Rather than focusing on a finished product, the project investigates how materials grown through fermentation can become biologically compatible, skin-supportive systems.
It shifts the use of SCOBY beyond textile applications toward new formats such as cosmetic powders, patches, masks, and film-based materials.
Research Context¶
This work sits at the intersection of:
- fermentation-based biofabrication
- natural pigments
- cosmetic material systems
- skin-contact applications
While SCOBY and fermentation-derived materials have been explored in textiles and wearables, their potential in cosmetic and skin-contact applications remains largely underexplored.
Background & Motivation¶
This research builds on previous work developed through a probiotic food brand, where I experimented with coffee kombucha–based skin-care materials.
A freeze-dried peeling created from fermented coffee residues showed promising results but lacked structured documentation.

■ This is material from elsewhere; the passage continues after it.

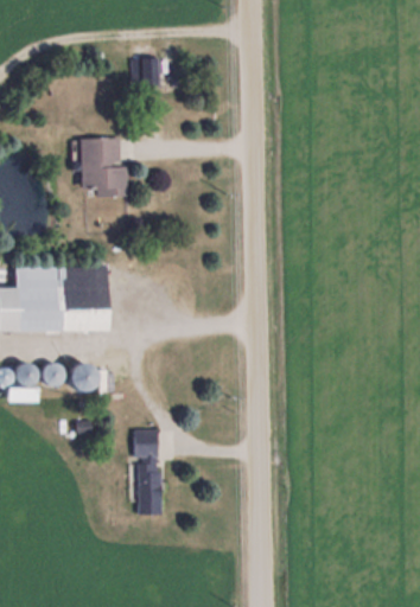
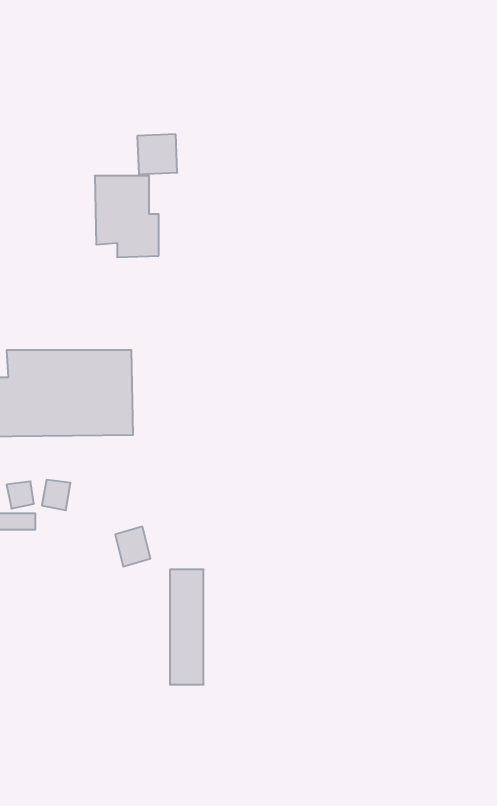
building: [129,58,159,88] -> [137,134,177,174]
building: [69,362,95,391] -> [115,527,150,567]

This project transforms that intuitive practice into a systematic, experimental, and openly documented research process.
Research Question¶
Can materials that come into contact with our skin be grown through living processes, and become more compatible with our biological systems?
Why / What / Who¶
Why
To rethink cosmetic materials as living, biologically compatible systems rather than industrial products.
What
An experimental research project exploring kombucha-based fermentation for skin-contact material development.
Who
Designers, biomaterial researchers, and individuals interested in natural, skin-compatible cosmetic materials.